GIVEN INFORMATION »
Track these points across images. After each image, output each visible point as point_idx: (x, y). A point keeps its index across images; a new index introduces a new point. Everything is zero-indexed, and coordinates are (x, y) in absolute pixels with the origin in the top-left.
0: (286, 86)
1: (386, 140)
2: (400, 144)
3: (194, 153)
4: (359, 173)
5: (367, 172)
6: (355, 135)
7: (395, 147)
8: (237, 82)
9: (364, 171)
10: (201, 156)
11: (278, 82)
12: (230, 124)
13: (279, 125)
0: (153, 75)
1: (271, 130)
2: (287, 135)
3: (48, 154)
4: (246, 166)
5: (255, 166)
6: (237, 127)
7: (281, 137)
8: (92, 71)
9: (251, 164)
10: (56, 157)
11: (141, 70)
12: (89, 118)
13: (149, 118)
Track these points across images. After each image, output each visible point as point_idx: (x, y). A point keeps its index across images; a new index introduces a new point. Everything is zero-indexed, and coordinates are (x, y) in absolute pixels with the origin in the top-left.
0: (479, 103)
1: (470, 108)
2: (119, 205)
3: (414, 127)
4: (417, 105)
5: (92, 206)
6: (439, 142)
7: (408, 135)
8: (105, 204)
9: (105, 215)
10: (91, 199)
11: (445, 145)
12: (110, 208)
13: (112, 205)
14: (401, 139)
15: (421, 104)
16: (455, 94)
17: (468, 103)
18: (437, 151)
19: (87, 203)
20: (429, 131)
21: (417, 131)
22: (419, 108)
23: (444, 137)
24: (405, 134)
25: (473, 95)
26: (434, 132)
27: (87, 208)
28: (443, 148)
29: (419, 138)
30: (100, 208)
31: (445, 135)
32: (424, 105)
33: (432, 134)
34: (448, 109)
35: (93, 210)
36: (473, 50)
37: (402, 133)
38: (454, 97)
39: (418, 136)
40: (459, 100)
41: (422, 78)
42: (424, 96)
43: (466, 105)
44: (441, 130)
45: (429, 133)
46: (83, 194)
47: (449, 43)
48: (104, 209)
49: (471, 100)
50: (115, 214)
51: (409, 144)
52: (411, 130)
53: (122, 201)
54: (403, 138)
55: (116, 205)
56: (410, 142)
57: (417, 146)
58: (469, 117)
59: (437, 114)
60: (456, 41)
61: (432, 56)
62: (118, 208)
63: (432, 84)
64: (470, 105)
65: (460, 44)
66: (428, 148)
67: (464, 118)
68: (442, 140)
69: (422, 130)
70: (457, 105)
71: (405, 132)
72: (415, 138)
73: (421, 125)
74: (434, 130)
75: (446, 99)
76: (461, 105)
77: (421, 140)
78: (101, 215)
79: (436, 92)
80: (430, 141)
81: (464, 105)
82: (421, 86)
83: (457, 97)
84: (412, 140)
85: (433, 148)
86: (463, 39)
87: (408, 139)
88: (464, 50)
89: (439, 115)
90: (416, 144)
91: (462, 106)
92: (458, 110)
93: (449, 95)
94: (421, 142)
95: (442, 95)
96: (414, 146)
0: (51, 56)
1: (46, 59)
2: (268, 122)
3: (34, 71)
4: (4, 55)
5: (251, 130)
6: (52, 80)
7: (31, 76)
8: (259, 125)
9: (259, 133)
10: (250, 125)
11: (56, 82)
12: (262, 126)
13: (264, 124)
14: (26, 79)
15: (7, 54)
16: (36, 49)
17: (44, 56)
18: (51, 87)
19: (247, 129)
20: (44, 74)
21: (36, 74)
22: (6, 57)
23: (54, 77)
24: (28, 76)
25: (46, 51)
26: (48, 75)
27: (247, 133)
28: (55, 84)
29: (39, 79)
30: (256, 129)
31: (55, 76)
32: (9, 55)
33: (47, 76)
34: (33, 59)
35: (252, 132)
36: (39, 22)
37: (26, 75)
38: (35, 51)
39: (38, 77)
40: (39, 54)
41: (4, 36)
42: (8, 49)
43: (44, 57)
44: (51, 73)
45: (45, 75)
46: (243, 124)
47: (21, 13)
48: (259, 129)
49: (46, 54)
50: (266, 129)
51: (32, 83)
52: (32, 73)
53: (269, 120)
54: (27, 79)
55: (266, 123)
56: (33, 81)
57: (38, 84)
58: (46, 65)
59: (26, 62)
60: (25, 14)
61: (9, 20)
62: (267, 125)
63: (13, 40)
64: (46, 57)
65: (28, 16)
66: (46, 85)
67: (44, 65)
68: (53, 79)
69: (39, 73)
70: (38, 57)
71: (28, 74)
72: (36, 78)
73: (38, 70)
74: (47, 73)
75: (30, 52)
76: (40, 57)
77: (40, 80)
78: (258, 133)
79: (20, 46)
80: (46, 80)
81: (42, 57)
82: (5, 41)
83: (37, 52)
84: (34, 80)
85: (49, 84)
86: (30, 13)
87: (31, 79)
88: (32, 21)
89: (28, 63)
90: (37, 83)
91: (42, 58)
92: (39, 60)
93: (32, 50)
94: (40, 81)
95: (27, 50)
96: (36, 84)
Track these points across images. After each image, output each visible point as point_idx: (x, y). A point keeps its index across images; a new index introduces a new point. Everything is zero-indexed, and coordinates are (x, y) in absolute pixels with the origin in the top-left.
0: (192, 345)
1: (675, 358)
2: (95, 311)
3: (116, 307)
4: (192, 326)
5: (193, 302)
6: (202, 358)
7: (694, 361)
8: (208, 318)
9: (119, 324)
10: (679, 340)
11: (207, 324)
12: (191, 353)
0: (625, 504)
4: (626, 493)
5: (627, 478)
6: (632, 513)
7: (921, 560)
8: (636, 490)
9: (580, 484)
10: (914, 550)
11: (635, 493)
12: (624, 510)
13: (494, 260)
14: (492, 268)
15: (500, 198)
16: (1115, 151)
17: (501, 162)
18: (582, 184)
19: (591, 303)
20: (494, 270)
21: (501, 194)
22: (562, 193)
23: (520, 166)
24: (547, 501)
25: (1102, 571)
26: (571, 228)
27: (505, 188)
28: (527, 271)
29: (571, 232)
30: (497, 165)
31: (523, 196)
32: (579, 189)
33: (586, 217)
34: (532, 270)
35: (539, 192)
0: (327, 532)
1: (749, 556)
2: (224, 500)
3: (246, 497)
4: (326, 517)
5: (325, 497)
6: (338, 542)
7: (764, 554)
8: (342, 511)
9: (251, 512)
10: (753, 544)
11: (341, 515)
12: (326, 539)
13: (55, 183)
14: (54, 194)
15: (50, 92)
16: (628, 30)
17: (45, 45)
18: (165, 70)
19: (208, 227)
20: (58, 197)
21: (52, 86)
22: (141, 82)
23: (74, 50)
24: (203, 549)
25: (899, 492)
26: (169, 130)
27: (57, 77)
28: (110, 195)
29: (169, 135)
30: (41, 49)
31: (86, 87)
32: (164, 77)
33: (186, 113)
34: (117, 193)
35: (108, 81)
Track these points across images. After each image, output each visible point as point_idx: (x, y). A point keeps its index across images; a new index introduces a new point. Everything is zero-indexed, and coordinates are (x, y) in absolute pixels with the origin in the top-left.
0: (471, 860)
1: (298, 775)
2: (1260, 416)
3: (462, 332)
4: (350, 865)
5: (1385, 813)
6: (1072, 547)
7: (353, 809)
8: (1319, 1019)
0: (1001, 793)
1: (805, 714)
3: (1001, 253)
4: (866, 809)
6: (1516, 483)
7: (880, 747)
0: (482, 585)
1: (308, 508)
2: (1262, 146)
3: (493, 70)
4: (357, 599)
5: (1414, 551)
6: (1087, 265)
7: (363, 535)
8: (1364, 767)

WORK ITEM » Return the entire listing above word for word, keeping every line in its original order.

ANSWER BOX »
Track these points across images. After each image, output each visible point as point_idx: (x, y). A point keeps its index across images; a new index introduces a new point. Everything is zero-indexed, and coordinates are (x, y) in absolute pixels with the origin in the top-left.
0: (286, 86)
1: (386, 140)
2: (400, 144)
3: (194, 153)
4: (359, 173)
5: (367, 172)
6: (355, 135)
7: (395, 147)
8: (237, 82)
9: (364, 171)
10: (201, 156)
11: (278, 82)
12: (230, 124)
13: (279, 125)
0: (153, 75)
1: (271, 130)
2: (287, 135)
3: (48, 154)
4: (246, 166)
5: (255, 166)
6: (237, 127)
7: (281, 137)
8: (92, 71)
9: (251, 164)
10: (56, 157)
11: (141, 70)
12: (89, 118)
13: (149, 118)
Track these points across images. After each image, output each visible point as point_idx: (x, y). A point keeps its index across images; a new index introduces a new point. Everything is zero-indexed, and coordinates are (x, y) in absolute pixels with the origin in the top-left.
0: (479, 103)
1: (470, 108)
2: (119, 205)
3: (414, 127)
4: (417, 105)
5: (92, 206)
6: (439, 142)
7: (408, 135)
8: (105, 204)
9: (105, 215)
10: (91, 199)
11: (445, 145)
12: (110, 208)
13: (112, 205)
14: (401, 139)
15: (421, 104)
16: (455, 94)
17: (468, 103)
18: (437, 151)
19: (87, 203)
20: (429, 131)
21: (417, 131)
22: (419, 108)
23: (444, 137)
24: (405, 134)
25: (473, 95)
26: (434, 132)
27: (87, 208)
28: (443, 148)
29: (419, 138)
30: (100, 208)
31: (445, 135)
32: (424, 105)
33: (432, 134)
34: (448, 109)
35: (93, 210)
36: (473, 50)
37: (402, 133)
38: (454, 97)
39: (418, 136)
40: (459, 100)
41: (422, 78)
42: (424, 96)
43: (466, 105)
44: (441, 130)
45: (429, 133)
46: (83, 194)
47: (449, 43)
48: (104, 209)
49: (471, 100)
50: (115, 214)
51: (409, 144)
52: (411, 130)
53: (122, 201)
54: (403, 138)
55: (116, 205)
56: (410, 142)
57: (417, 146)
58: (469, 117)
59: (437, 114)
60: (456, 41)
61: (432, 56)
62: (118, 208)
63: (432, 84)
64: (470, 105)
65: (460, 44)
66: (428, 148)
67: (464, 118)
68: (442, 140)
69: (422, 130)
70: (457, 105)
71: (405, 132)
72: (415, 138)
73: (421, 125)
74: (434, 130)
75: (446, 99)
76: (461, 105)
77: (421, 140)
78: (101, 215)
79: (436, 92)
80: (430, 141)
81: (464, 105)
82: (421, 86)
83: (457, 97)
84: (412, 140)
85: (433, 148)
86: (463, 39)
87: (408, 139)
88: (464, 50)
89: (439, 115)
90: (416, 144)
91: (462, 106)
92: (458, 110)
93: (449, 95)
94: (421, 142)
95: (442, 95)
96: (414, 146)
0: (51, 56)
1: (46, 59)
2: (268, 122)
3: (34, 71)
4: (4, 55)
5: (251, 130)
6: (52, 80)
7: (31, 76)
8: (259, 125)
9: (259, 133)
10: (250, 125)
11: (56, 82)
12: (262, 126)
13: (264, 124)
14: (26, 79)
15: (7, 54)
16: (36, 49)
17: (44, 56)
18: (51, 87)
19: (247, 129)
20: (44, 74)
21: (36, 74)
22: (6, 57)
23: (54, 77)
24: (28, 76)
25: (46, 51)
26: (48, 75)
27: (247, 133)
28: (55, 84)
29: (39, 79)
30: (256, 129)
31: (55, 76)
32: (9, 55)
33: (47, 76)
34: (33, 59)
35: (252, 132)
36: (39, 22)
37: (26, 75)
38: (35, 51)
39: (38, 77)
40: (39, 54)
41: (4, 36)
42: (8, 49)
43: (44, 57)
44: (51, 73)
45: (45, 75)
46: (243, 124)
47: (21, 13)
48: (259, 129)
49: (46, 54)
50: (266, 129)
51: (32, 83)
52: (32, 73)
53: (269, 120)
54: (27, 79)
55: (266, 123)
56: (33, 81)
57: (38, 84)
58: (46, 65)
59: (26, 62)
60: (25, 14)
61: (9, 20)
62: (267, 125)
63: (13, 40)
64: (46, 57)
65: (28, 16)
66: (46, 85)
67: (44, 65)
68: (53, 79)
69: (39, 73)
70: (38, 57)
71: (28, 74)
72: (36, 78)
73: (38, 70)
74: (47, 73)
75: (30, 52)
76: (40, 57)
77: (40, 80)
78: (258, 133)
79: (20, 46)
80: (46, 80)
81: (42, 57)
82: (5, 41)
83: (37, 52)
84: (34, 80)
85: (49, 84)
86: (30, 13)
87: (31, 79)
88: (32, 21)
89: (28, 63)
90: (37, 83)
91: (42, 58)
92: (39, 60)
93: (32, 50)
94: (40, 81)
95: (27, 50)
96: (36, 84)
Track these points across images. After each image, output each visible point as point_idx: (x, y). A point keeps its index across images; a new index introduces a new point. Everything is zero-indexed, and coordinates are (x, y) in absolute pixels with the origin in the top-left.
0: (192, 345)
1: (675, 358)
2: (95, 311)
3: (116, 307)
4: (192, 326)
5: (193, 302)
6: (202, 358)
7: (694, 361)
8: (208, 318)
9: (119, 324)
10: (679, 340)
11: (207, 324)
12: (191, 353)
0: (625, 504)
4: (626, 493)
5: (627, 478)
6: (632, 513)
7: (921, 560)
8: (636, 490)
9: (580, 484)
10: (914, 550)
11: (635, 493)
12: (624, 510)
13: (494, 260)
14: (492, 268)
15: (500, 198)
16: (1115, 151)
17: (501, 162)
18: (582, 184)
19: (591, 303)
20: (494, 270)
21: (501, 194)
22: (562, 193)
23: (520, 166)
24: (547, 501)
25: (1102, 571)
26: (571, 228)
27: (505, 188)
28: (527, 271)
29: (571, 232)
30: (497, 165)
31: (523, 196)
32: (579, 189)
33: (586, 217)
34: (532, 270)
35: (539, 192)
0: (327, 532)
1: (749, 556)
2: (224, 500)
3: (246, 497)
4: (326, 517)
5: (325, 497)
6: (338, 542)
7: (764, 554)
8: (342, 511)
9: (251, 512)
10: (753, 544)
11: (341, 515)
12: (326, 539)
13: (55, 183)
14: (54, 194)
15: (50, 92)
16: (628, 30)
17: (45, 45)
18: (165, 70)
19: (208, 227)
20: (58, 197)
21: (52, 86)
22: (141, 82)
23: (74, 50)
24: (203, 549)
25: (899, 492)
26: (169, 130)
27: (57, 77)
28: (110, 195)
29: (169, 135)
30: (41, 49)
31: (86, 87)
32: (164, 77)
33: (186, 113)
34: (117, 193)
35: (108, 81)
Track these points across images. After each image, output each visible point as point_idx: (x, y). A point keeps its index across images; a new index introduces a new point. Everything is zero-indexed, and coordinates are (x, y) in absolute pixels with the origin in the top-left.
0: (471, 860)
1: (298, 775)
2: (1260, 416)
3: (462, 332)
4: (350, 865)
5: (1385, 813)
6: (1072, 547)
7: (353, 809)
8: (1319, 1019)
0: (1001, 793)
1: (805, 714)
3: (1001, 253)
4: (866, 809)
6: (1516, 483)
7: (880, 747)
0: (482, 585)
1: (308, 508)
2: (1262, 146)
3: (493, 70)
4: (357, 599)
5: (1414, 551)
6: (1087, 265)
7: (363, 535)
8: (1364, 767)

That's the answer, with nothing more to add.